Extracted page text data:
# # # #

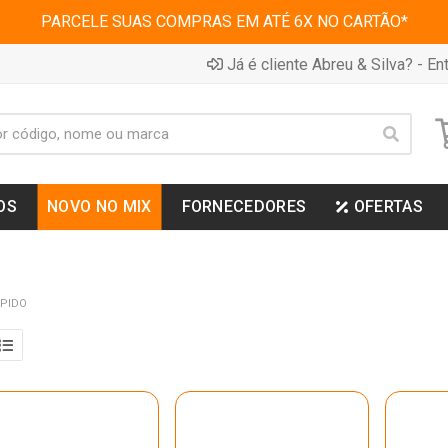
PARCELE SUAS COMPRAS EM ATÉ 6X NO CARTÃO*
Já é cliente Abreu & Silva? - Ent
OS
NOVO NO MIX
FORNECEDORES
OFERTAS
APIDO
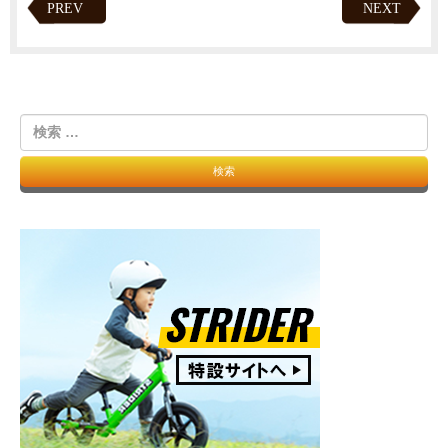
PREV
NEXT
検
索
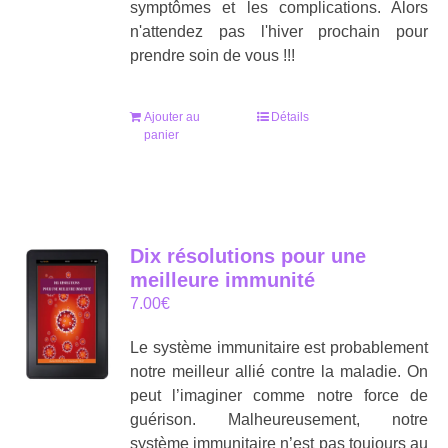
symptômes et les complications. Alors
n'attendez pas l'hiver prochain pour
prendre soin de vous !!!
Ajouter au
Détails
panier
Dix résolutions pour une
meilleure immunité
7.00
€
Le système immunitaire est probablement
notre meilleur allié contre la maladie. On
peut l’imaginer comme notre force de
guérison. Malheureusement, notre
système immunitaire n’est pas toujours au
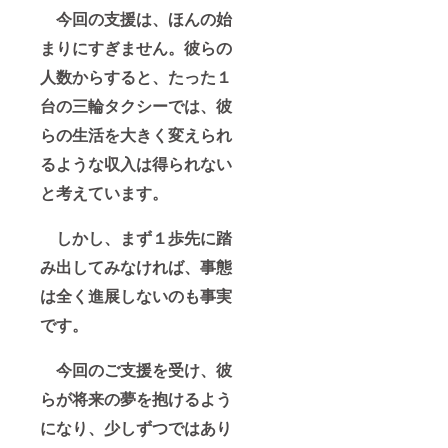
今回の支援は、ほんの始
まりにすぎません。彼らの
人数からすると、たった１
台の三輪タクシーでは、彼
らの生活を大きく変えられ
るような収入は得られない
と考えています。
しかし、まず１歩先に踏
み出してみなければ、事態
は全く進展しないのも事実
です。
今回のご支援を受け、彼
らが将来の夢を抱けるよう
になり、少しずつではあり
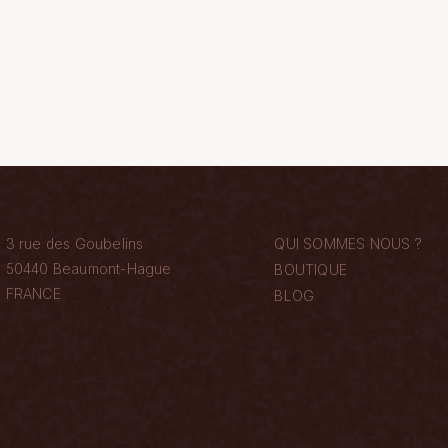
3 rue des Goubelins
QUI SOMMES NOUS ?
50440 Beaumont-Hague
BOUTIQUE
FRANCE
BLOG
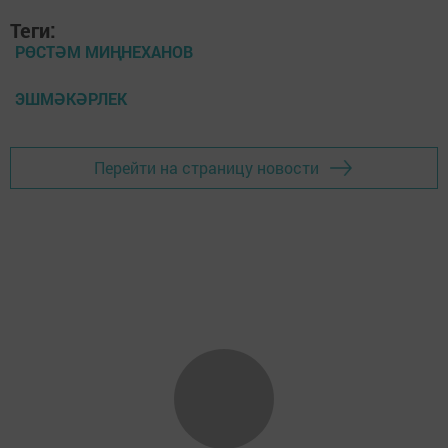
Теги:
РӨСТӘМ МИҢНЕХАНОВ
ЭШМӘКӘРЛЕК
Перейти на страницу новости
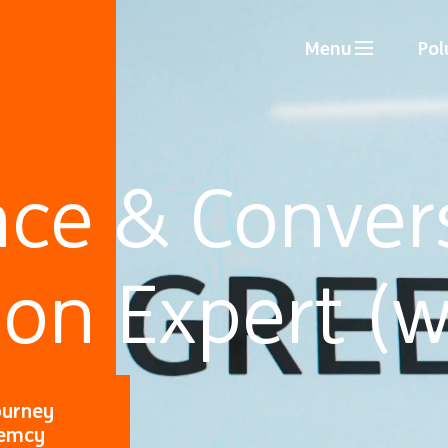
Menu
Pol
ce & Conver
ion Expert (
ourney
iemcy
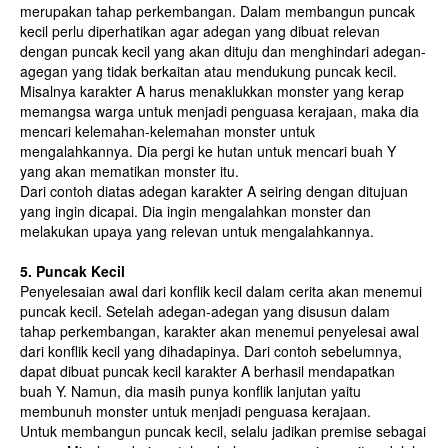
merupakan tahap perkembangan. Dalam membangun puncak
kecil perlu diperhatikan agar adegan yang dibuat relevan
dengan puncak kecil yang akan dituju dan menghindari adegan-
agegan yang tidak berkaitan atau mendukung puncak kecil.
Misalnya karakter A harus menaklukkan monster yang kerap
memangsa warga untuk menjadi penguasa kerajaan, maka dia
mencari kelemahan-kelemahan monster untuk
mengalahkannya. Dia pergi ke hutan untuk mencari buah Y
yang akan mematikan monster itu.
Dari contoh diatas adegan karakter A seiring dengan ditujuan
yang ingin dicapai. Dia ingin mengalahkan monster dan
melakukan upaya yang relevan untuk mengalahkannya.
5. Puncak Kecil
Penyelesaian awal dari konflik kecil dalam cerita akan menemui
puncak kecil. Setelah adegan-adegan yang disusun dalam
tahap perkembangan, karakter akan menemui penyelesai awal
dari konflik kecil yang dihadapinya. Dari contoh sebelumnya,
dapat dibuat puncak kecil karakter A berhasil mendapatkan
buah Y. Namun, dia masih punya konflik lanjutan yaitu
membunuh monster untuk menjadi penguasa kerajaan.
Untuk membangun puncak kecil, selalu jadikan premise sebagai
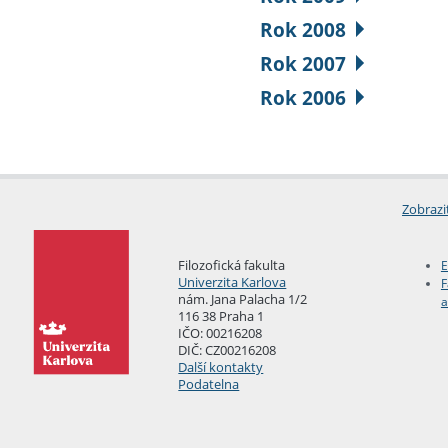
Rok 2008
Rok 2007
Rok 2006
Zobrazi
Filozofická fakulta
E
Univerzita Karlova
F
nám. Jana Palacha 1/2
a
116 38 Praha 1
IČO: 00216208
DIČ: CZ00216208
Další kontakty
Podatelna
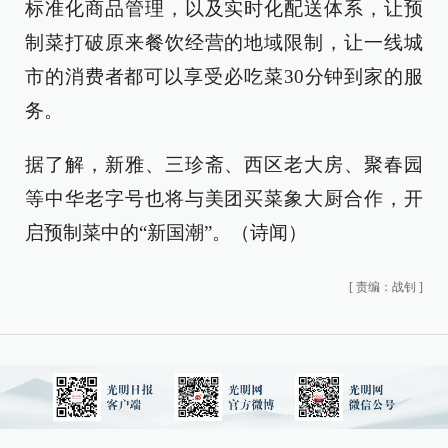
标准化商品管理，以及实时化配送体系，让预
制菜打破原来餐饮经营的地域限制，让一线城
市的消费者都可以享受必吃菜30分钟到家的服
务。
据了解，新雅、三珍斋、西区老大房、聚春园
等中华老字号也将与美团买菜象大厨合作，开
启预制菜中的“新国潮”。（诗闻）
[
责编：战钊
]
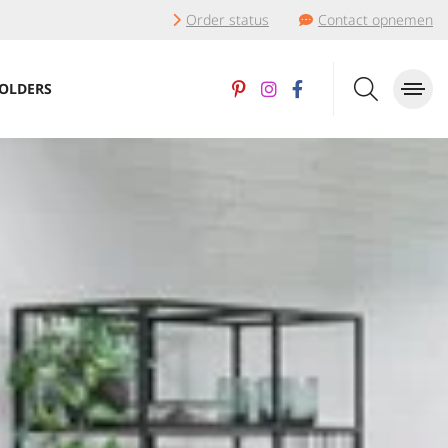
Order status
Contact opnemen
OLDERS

# # # #

### What you will do
Look for the string "pour" in the entries above. Copy every line that has it.

### Final answer
n'attendez pas l'hiver prochain pour
Dix résolutions pour une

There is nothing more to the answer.